With the pictures removed, the data below must be transcribed in full and exactly.

◆ ◆ ◆ ◆

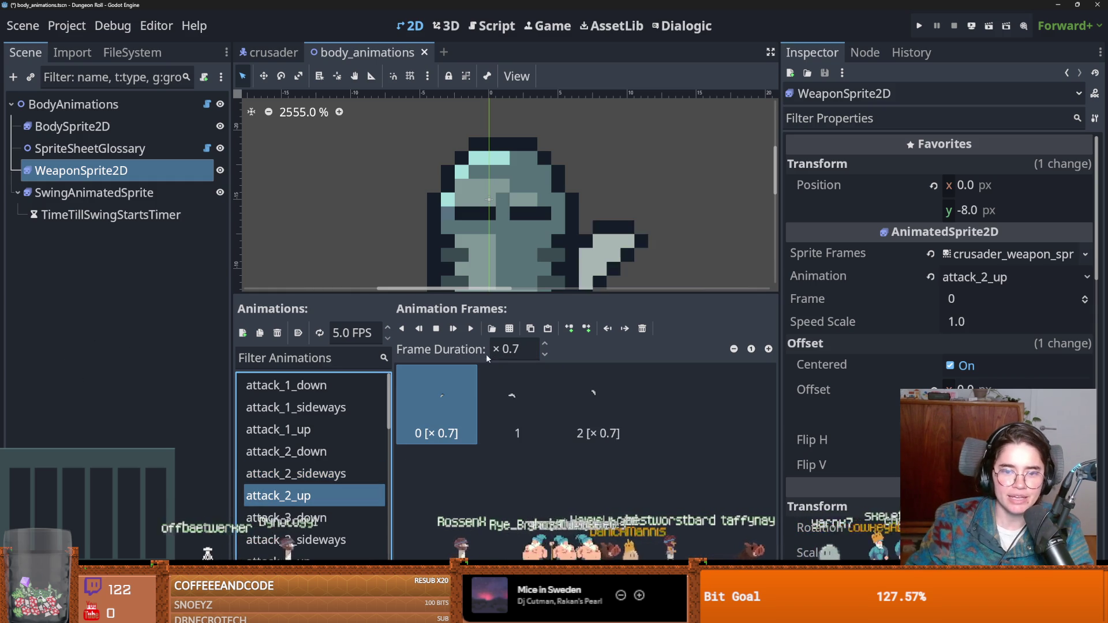
{"action": "key", "text": "Tab"}
{"action": "key", "text": "Right"}
{"action": "key", "text": "shift+Tab"}
{"action": "type", "text": "0.4"}
{"action": "key", "text": "Return"}
Reset the weapon's attack_2_up frame 2 duration to 1.0
{"action": "left_click", "coordinate": [318, 474]}
{"action": "left_click", "coordinate": [317, 497]}
{"action": "key", "text": "Tab"}
{"action": "key", "text": "Right"}
{"action": "key", "text": "shift+Tab"}
{"action": "type", "text": "1"}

◆ ◆ ◆ ◆

Answer to the exercise:
{"action": "key", "text": "Tab"}
{"action": "key", "text": "Right"}
{"action": "key", "text": "shift+Tab"}
{"action": "type", "text": "0.4"}
{"action": "key", "text": "Return"}
Reset the weapon's attack_2_up frame 2 duration to 1.0
{"action": "left_click", "coordinate": [318, 474]}
{"action": "left_click", "coordinate": [317, 497]}
{"action": "key", "text": "Tab"}
{"action": "key", "text": "Right"}
{"action": "key", "text": "shift+Tab"}
{"action": "type", "text": "1"}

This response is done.